> _Directions_
Below are the lines to check; count those holding the string "Footprint" and give only the number.

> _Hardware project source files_
-.-.-

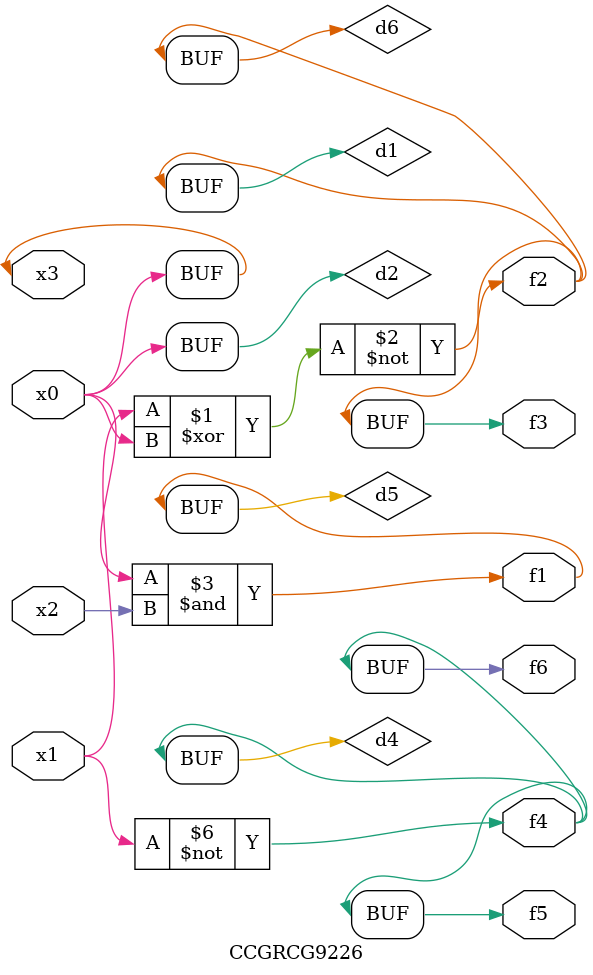
<source format=v>
module CCGRCG9226(
	input x0, x1, x2, x3,
	output f1, f2, f3, f4, f5, f6
);

	wire d1, d2, d3, d4, d5, d6;

	xnor (d1, x1, x3);
	buf (d2, x0, x3);
	nand (d3, x0, x2);
	not (d4, x1);
	nand (d5, d3);
	or (d6, d1);
	assign f1 = d5;
	assign f2 = d6;
	assign f3 = d6;
	assign f4 = d4;
	assign f5 = d4;
	assign f6 = d4;
endmodule

</source>
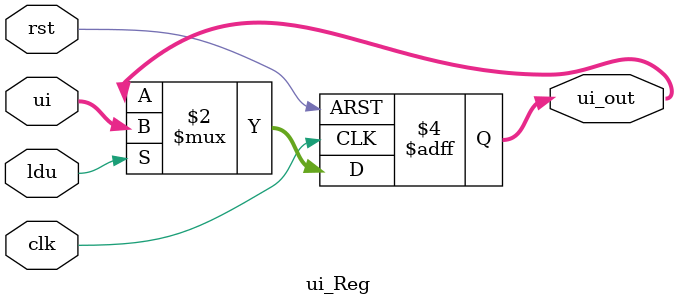
<source format=v>
module ui_Reg (
    input clk,
    rst,
    ldu,
    input [1:0] ui,
    output reg [1:0] ui_out
);

  always @(posedge clk, posedge rst) begin
    if (rst) ui_out <= 0;
    else if (ldu) ui_out <= ui;
  end

endmodule


</source>
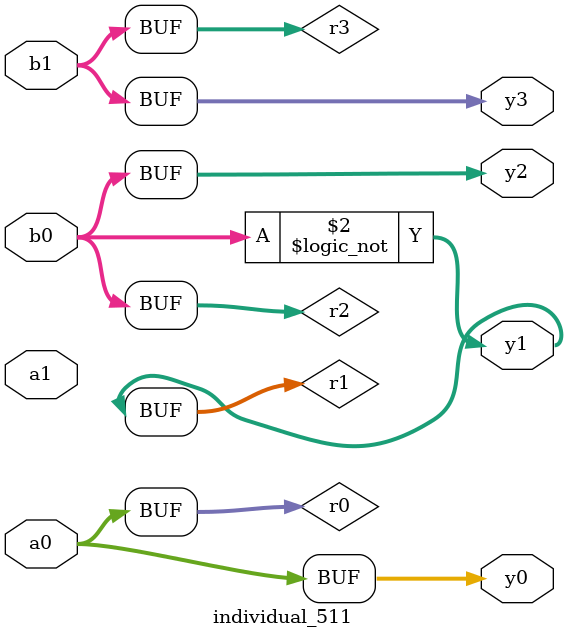
<source format=sv>
module individual_511(input logic [15:0] a1, input logic [15:0] a0, input logic [15:0] b1, input logic [15:0] b0, output logic [15:0] y3, output logic [15:0] y2, output logic [15:0] y1, output logic [15:0] y0);
logic [15:0] r0, r1, r2, r3; 
 always@(*) begin 
	 r0 = a0; r1 = a1; r2 = b0; r3 = b1; 
 	 r1 = ! r2 ;
 	 y3 = r3; y2 = r2; y1 = r1; y0 = r0; 
end
endmodule
</source>
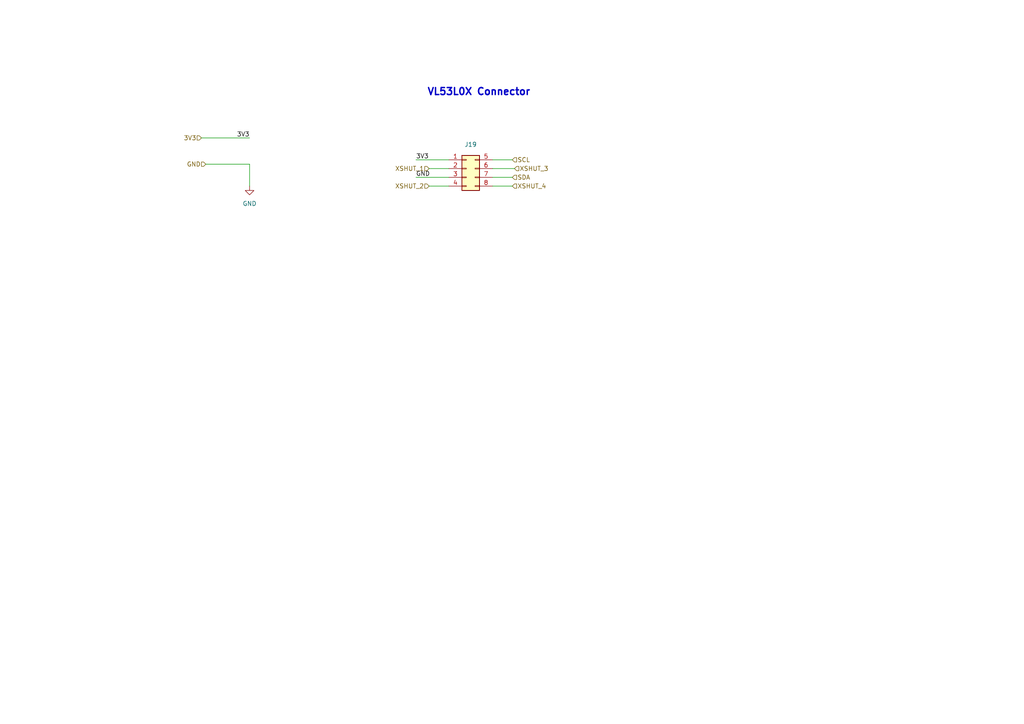
<source format=kicad_sch>
(kicad_sch (version 20211123) (generator eeschema)

  (uuid 3cf8eebd-4575-4212-b369-78d42ed79c6d)

  (paper "A4")

  


  (wire (pts (xy 59.69 47.625) (xy 72.39 47.625))
    (stroke (width 0) (type default) (color 0 0 0 0))
    (uuid 6c2cbb53-4353-4422-b112-7dadd1c9887e)
  )
  (wire (pts (xy 142.875 48.895) (xy 149.225 48.895))
    (stroke (width 0) (type default) (color 0 0 0 0))
    (uuid a2fc409a-b205-4ed4-8bd9-941a66ed6fe6)
  )
  (wire (pts (xy 72.39 47.625) (xy 72.39 53.975))
    (stroke (width 0) (type default) (color 0 0 0 0))
    (uuid b2c78615-988f-4ebb-9e16-471c4513f98a)
  )
  (wire (pts (xy 142.875 51.435) (xy 148.59 51.435))
    (stroke (width 0) (type default) (color 0 0 0 0))
    (uuid b3211cbf-4437-4ae9-a523-e983653b8760)
  )
  (wire (pts (xy 142.875 46.355) (xy 148.59 46.355))
    (stroke (width 0) (type default) (color 0 0 0 0))
    (uuid cae67054-28fb-4182-8fe3-78a18ace36b3)
  )
  (wire (pts (xy 124.46 48.895) (xy 130.175 48.895))
    (stroke (width 0) (type default) (color 0 0 0 0))
    (uuid e2f7aeef-4678-4f8d-8cb7-1fcee6149f3a)
  )
  (wire (pts (xy 120.65 51.435) (xy 130.175 51.435))
    (stroke (width 0) (type default) (color 0 0 0 0))
    (uuid f1e4b1a7-5ede-4407-ae9a-f006c1d87fe6)
  )
  (wire (pts (xy 124.46 53.975) (xy 130.175 53.975))
    (stroke (width 0) (type default) (color 0 0 0 0))
    (uuid f1eb6d89-316b-4719-8281-83e9d2ac3079)
  )
  (wire (pts (xy 58.42 40.005) (xy 72.39 40.005))
    (stroke (width 0) (type default) (color 0 0 0 0))
    (uuid f62f1e15-9214-4483-a18d-bbdca1016764)
  )
  (wire (pts (xy 120.65 46.355) (xy 130.175 46.355))
    (stroke (width 0) (type default) (color 0 0 0 0))
    (uuid fa94133e-3cd8-4af8-9d27-c6308637ffe7)
  )
  (wire (pts (xy 142.875 53.975) (xy 148.59 53.975))
    (stroke (width 0) (type default) (color 0 0 0 0))
    (uuid fe92c50f-cbd5-423f-a6ae-02937b85a10b)
  )

  (text "VL53L0X Connector" (at 123.825 27.94 0)
    (effects (font (size 2.032 2.032) (thickness 0.4064) bold) (justify left bottom))
    (uuid 638371b4-d4a6-4631-a3e7-a5de2ab77568)
  )

  (label "3V3" (at 72.39 40.005 180)
    (effects (font (size 1.27 1.27)) (justify right bottom))
    (uuid 34688b49-e6a1-4db9-b94d-2af505fb4234)
  )
  (label "3V3" (at 120.65 46.355 0)
    (effects (font (size 1.27 1.27)) (justify left bottom))
    (uuid 3cdc0eea-e8bb-4a4d-ac01-d6bdadc385e9)
  )
  (label "GND" (at 120.65 51.435 0)
    (effects (font (size 1.27 1.27)) (justify left bottom))
    (uuid f0628b0e-4c5e-4e8a-a9cd-2d3ab9926254)
  )

  (hierarchical_label "SCL" (shape input) (at 148.59 46.355 0)
    (effects (font (size 1.27 1.27)) (justify left))
    (uuid 2004a566-a67b-402d-bcc5-2b049f24aa88)
  )
  (hierarchical_label "SDA" (shape input) (at 148.59 51.435 0)
    (effects (font (size 1.27 1.27)) (justify left))
    (uuid 2107b907-22d8-496f-984f-f3bf8b20e258)
  )
  (hierarchical_label "XSHUT_1" (shape input) (at 124.46 48.895 180)
    (effects (font (size 1.27 1.27)) (justify right))
    (uuid 24c83199-a252-4d3b-a7b1-d8dabbb10bd5)
  )
  (hierarchical_label "3V3" (shape input) (at 58.42 40.005 180)
    (effects (font (size 1.27 1.27)) (justify right))
    (uuid 4dda466b-df67-45f6-9639-6f368e8952f7)
  )
  (hierarchical_label "XSHUT_2" (shape input) (at 124.46 53.975 180)
    (effects (font (size 1.27 1.27)) (justify right))
    (uuid 682a6eea-5b1a-486f-9c0a-1528bb3d20c3)
  )
  (hierarchical_label "XSHUT_4" (shape input) (at 148.59 53.975 0)
    (effects (font (size 1.27 1.27)) (justify left))
    (uuid 9a151312-78b1-435e-9116-bf14be9c5ad1)
  )
  (hierarchical_label "GND" (shape input) (at 59.69 47.625 180)
    (effects (font (size 1.27 1.27)) (justify right))
    (uuid a8cf541b-8bd4-4703-8379-5b30603e2224)
  )
  (hierarchical_label "XSHUT_3" (shape input) (at 149.225 48.895 0)
    (effects (font (size 1.27 1.27)) (justify left))
    (uuid cc162d9b-bcc5-4bb9-bebb-9bb5f20c221c)
  )

  (symbol (lib_id "Connector_Generic:Conn_02x04_Top_Bottom") (at 135.255 48.895 0) (unit 1)
    (in_bom yes) (on_board yes) (fields_autoplaced)
    (uuid b1327de7-3452-4027-b895-2cf89a3771f6)
    (property "Reference" "J19" (id 0) (at 136.525 41.91 0))
    (property "Value" "Conn_02x04_Top_Bottom" (id 1) (at 136.525 41.91 0)
      (effects (font (size 1.27 1.27)) hide)
    )
    (property "Footprint" "Connector_PinSocket_2.54mm:PinSocket_2x04_P2.54mm_Vertical" (id 2) (at 135.255 48.895 0)
      (effects (font (size 1.27 1.27)) hide)
    )
    (property "Datasheet" "~" (id 3) (at 135.255 48.895 0)
      (effects (font (size 1.27 1.27)) hide)
    )
    (pin "1" (uuid be19423b-0e21-48eb-841b-0a07d49efa52))
    (pin "2" (uuid a9a558cf-ab88-4b4d-8096-9fa365874501))
    (pin "3" (uuid b0e5cf6d-98f2-4cd0-9fae-b85352eb0b43))
    (pin "4" (uuid 475814f0-a66b-44c4-9aec-be410e748d5e))
    (pin "5" (uuid 812470e5-3b87-4103-a6e8-4c712089e902))
    (pin "6" (uuid 2975c836-405a-4fe8-b279-66b270a8a7b5))
    (pin "7" (uuid 343688f9-8f71-486a-a4f8-fe94a8a6b35a))
    (pin "8" (uuid 857d24d7-049f-4b7a-878a-9c08f09ea92e))
  )

  (symbol (lib_id "power:GND") (at 72.39 53.975 0) (unit 1)
    (in_bom yes) (on_board yes) (fields_autoplaced)
    (uuid ddcbf63b-323a-4600-a5e9-48f205136d22)
    (property "Reference" "#PWR0104" (id 0) (at 72.39 60.325 0)
      (effects (font (size 1.27 1.27)) hide)
    )
    (property "Value" "GND" (id 1) (at 72.39 59.055 0))
    (property "Footprint" "" (id 2) (at 72.39 53.975 0)
      (effects (font (size 1.27 1.27)) hide)
    )
    (property "Datasheet" "" (id 3) (at 72.39 53.975 0)
      (effects (font (size 1.27 1.27)) hide)
    )
    (pin "1" (uuid f2301950-8915-4c2f-8029-67c53e8d4f5d))
  )
)

</source>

-.-.-

> _Response to this exercise_
2